But Maygra, who has written some Supernatural slash stories, says such ploys can backfire. “A lot of the slash community in Supernatural are really offended by it, because they think they're being kind of dissed.”

Jim grins, then looks up as he presses against Spock's side. “I'll

keep you warm.” —waldorph, “Love Story”

In a meeting room at the Crowne Plaza Ventura Beach, several dozen people sit in a semicircle of chairs. Posters plaster the walls, showing brainstorms from the Escapade discussions. One, titled “shared traits/tropes,” lists items like “screwed up backgrounds” and “fans love snark.” Another poster is titled “robot love.”

Convention organizers allowed L.A. Weekly to sit in on one discussion, about slash's relationship to the outside world. Fans argued about the benefits and costs of privacy. Some compared slash with the “proletariat” and hacktivists. One asked whether slashers want to influence Hollywood or just “play with our toys.” Someone answers, “Play with our toys!”

Calysta Rose leads the discussion along with Charlotte C. Hill, who co-organizes Escapade. Hill, a consultant in Santa Barbara, discovered slash at a science fiction convention when she looked under the table and found a zine where Kirk and Spock have sex. (“I was 14 and went, 'Holy crap, they should,' ” she tells the Weekly.)

She sees discussions like these as empowering for women, and says the slash community has even helped certain women gain the strength to leave abusive relationships.

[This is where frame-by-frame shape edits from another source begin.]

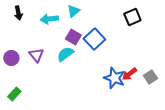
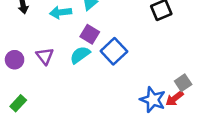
blue square: (94, 39) -> (114, 51), moved
red arrow: (129, 74) -> (175, 98), moved
blue star: (114, 78) -> (153, 100), moved

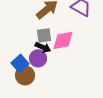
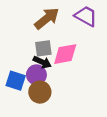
blue square: (20, 63) -> (16, 81), turned -30
brown circle: (25, 75) -> (40, 92), moved

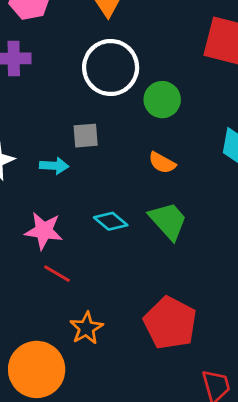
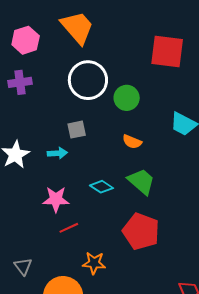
red line: (57, 274) -> (69, 228), turned -48
red pentagon: (170, 323) -> (141, 231), moved
orange star: (86, 328) -> (94, 263), turned -30

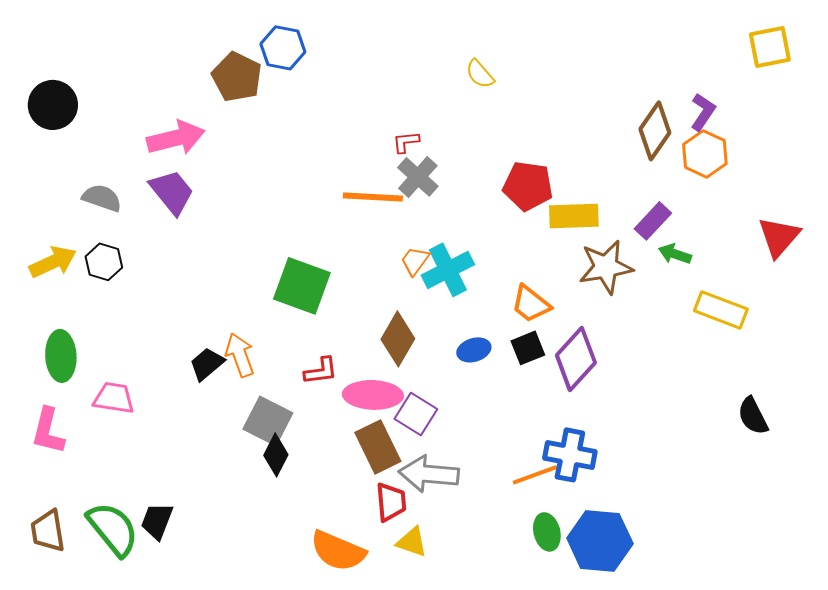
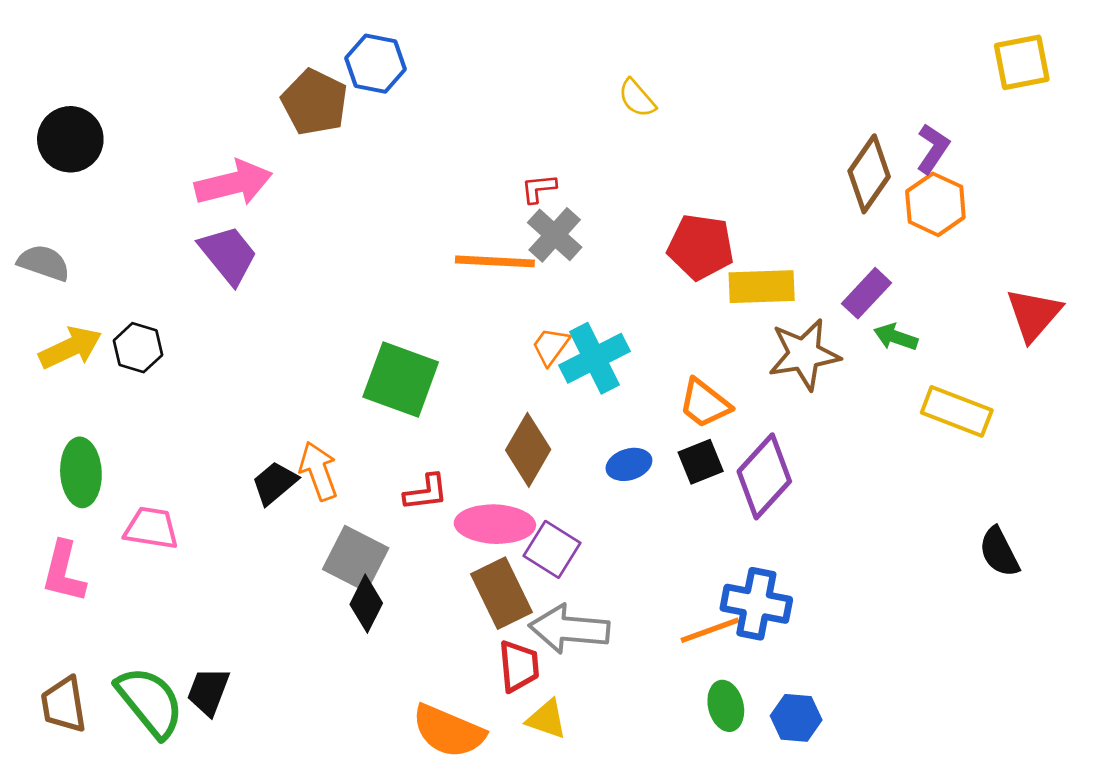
gray semicircle: (102, 198) -> (44, 263), moved
blue hexagon: (600, 541) -> (796, 718), size x0.6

“We gave them a more emancipated sense of themselves,” Hill says. “The sense of support for exactly who we were — that was not available with our neighbors necessarily, or our church, or our co-workers.”

For Rose, Escapade is, as its name implies, an escape. She considers herself queer — although in the past she has dated men and is sexually attracted to them, they don't interest her romantically anymore. She has depression and anxiety and spends much of her time taking care of rescue cats. “Pretty much the only reason to go out of my house is to get cats and get cats their food,” she says. “Fandom brings out the social butterfly in me.”

Early on, she liked the naughtiness of slash. But now it's about the emotions.

She doesn't like tragic stories. She doesn't like infidelity. She wants sex and emotion to happen together, in perfect tandem. It doesn't happen enough in the real world. But in slash, she says, “It's like a completely and utterly unrealistic happily ever after.”